第29話 ボードレー伯爵邸(5)

 信長達は二階に上がって家捜しをしていた。そして、鍵のかかった部屋を見つける。その扉は両開きで豪華な装飾がされてあった。


「人の気配がするな。ぶち破るぞ」


 信長達は扉を蹴破って室内に入った。そこは大きな広間で、奥の方に30人くらいの男女が固まっていた。そしてその前に鎧を着たエルフが二人、剣を構えてこちらをにらんでいる。


「ここまで賊が押し入ってきたと言う事は、テリューズ騎士団長も倒されたと言う事でしょう。申し訳ありません、ボードレー伯爵、スー子爵」


 騎士は言葉を続けなかったが、テリューズ騎士団長が倒されたと言う事は普通の騎士10人が束になっても勝てないと言う事だ。おそらく伯爵と子爵達を守る事が出来無いであろう事を詫びたのだ。


「私も皇帝陛下から伯爵を賜っている身。簡単に倒されはせんよ」


「ボードレー伯爵、私も一緒に戦いましょう。ここには20人の男がいます。全員で一斉に斬りかかればなんとかなります」


 ボードレー家とスー家の男達は皆剣を抜いて立ち上がった。今日の婚約披露会の主役であったバンソニーや、ガラシャの魔法から逃げてきたスティアも気力を振り絞って立ち向かう。

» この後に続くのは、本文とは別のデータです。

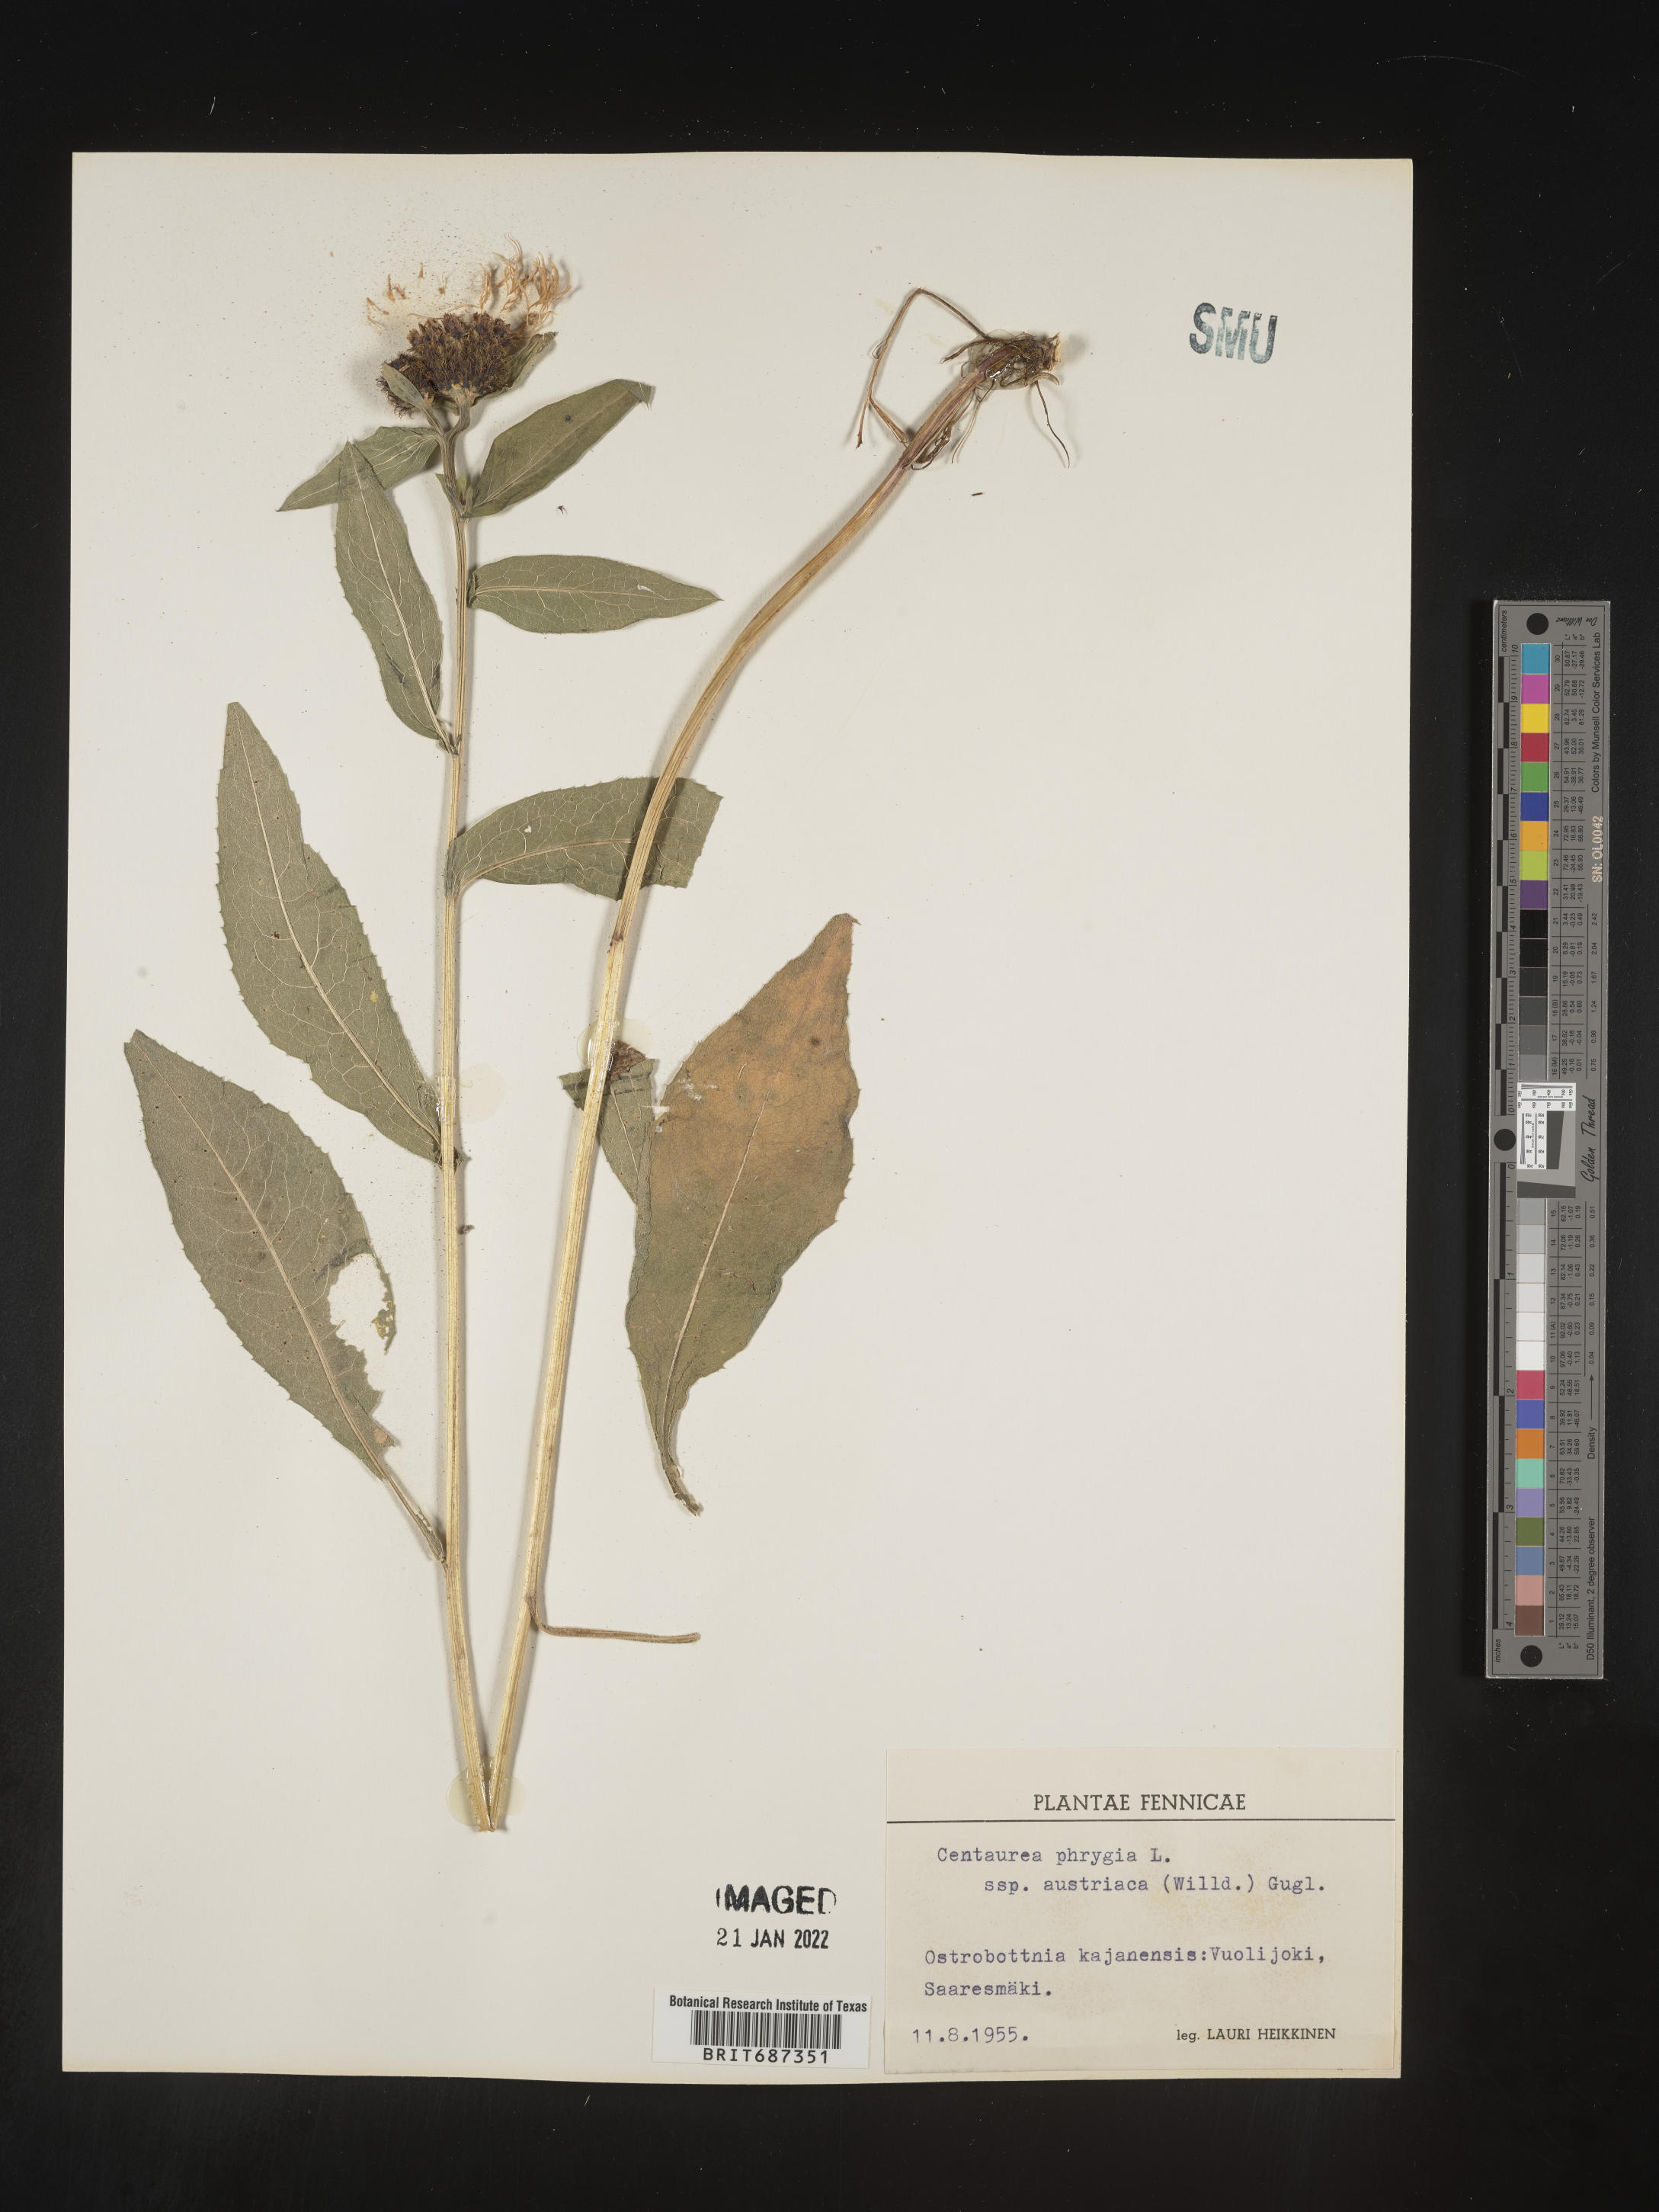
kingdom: Plantae
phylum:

「おいおい、なにを気張ってるか知らねぇが、別にお前達を殺しに来たわけじゃないんだぜ。人族の子供を解放してくれて、ちょっとばかし魔法について教えてくれればいいんだよ。そうすれば俺たちは退散するからな」


 信長は一歩前にでてあえて殺すつもりはないと説明する。しかし、その作り笑顔は誰が見ても邪悪だった。


「信長様。この屋敷を占領するんじゃなかったんですか?」


 と、坊丸が空気を読まない発言をしてしまう。


「やはり我々を皆殺しにするつもりだったのか!みんな、覚悟を決めてくれ。女子供だけは絶対に守るんだ!うおおおぉぉぉぉぉーー!」


 ボードレー伯爵はそう言って剣を振りかざし信長達に迫る。そして、それにあわせて騎士やその他の男達も一斉に斬りかかった。

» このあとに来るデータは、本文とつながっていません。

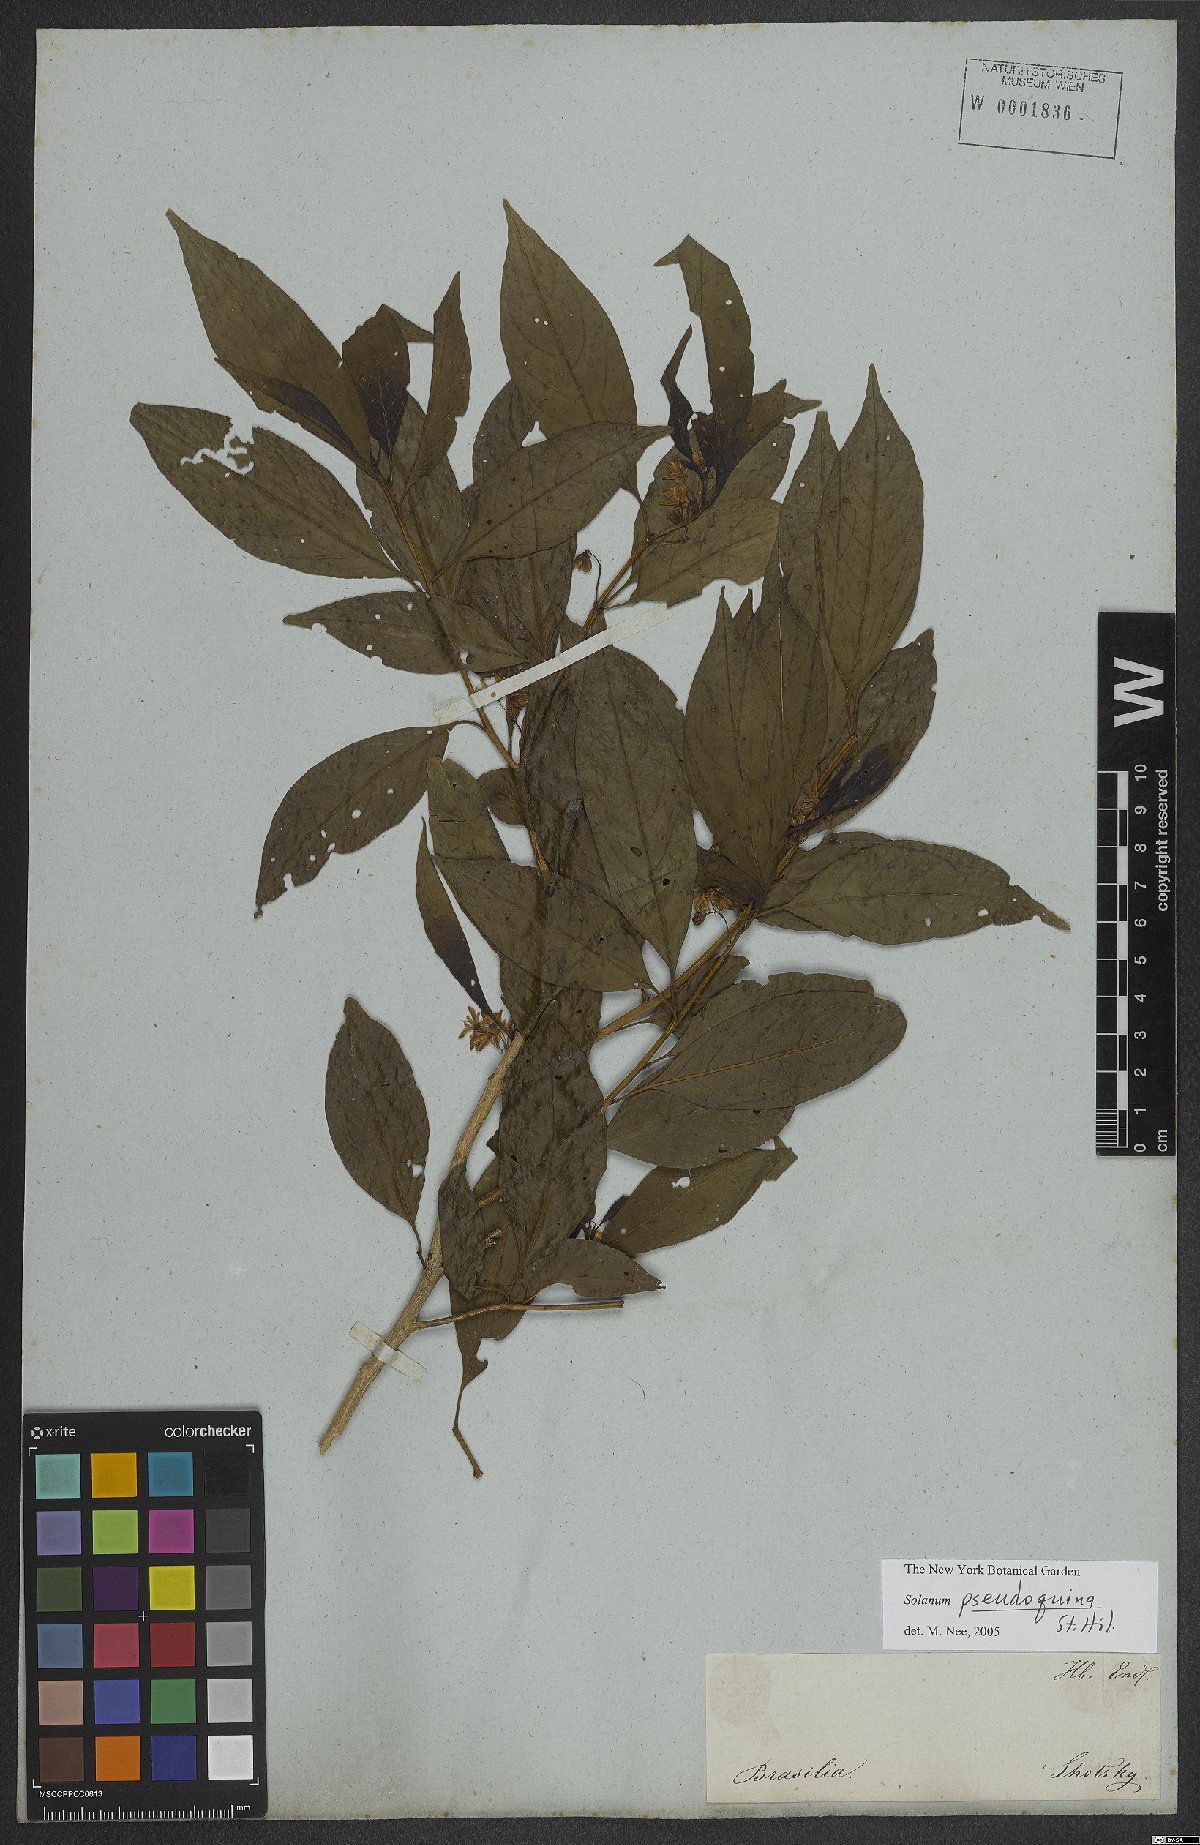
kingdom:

 しかし、実力差は歴然だった。鎧を着た騎士は、力丸と坊丸に鎧の隙間に剣を差し込まれ絶命する。その他の男達は、ガラシャの魔法で凍らされ、又は信長達に斬られて倒れ伏していった。


「あなたーー!バンソニー-!」


 その様子を見ていた女達は、自らの愛する人の名前を叫んだ。しかし、その叫びはもう届かない。


「あーあ、人の話を聞かずに斬りかかってくるからこういうことになるんだぜ。人族の子供を解放してくれて、魔法について教えくれれば命は保証するよ」


 残った女子供の中で、もっとも位(くらい)の高そうな女に信長は話しかける。


「よくも夫と子供を・・・許さない!」


 そう叫んで懐から短剣を取り出し信長に切りつけた。しかし、その腕を信長に掴まれてつるし上げられる。


「おれも女子供は殺したくないんだよ。人族の子供と魔法について教えてくれるだけでいいんだよ!」


 信長もだんだんとイライラしてきていた。どうしてこいつらは人の言う事を聞いてくれないのかと。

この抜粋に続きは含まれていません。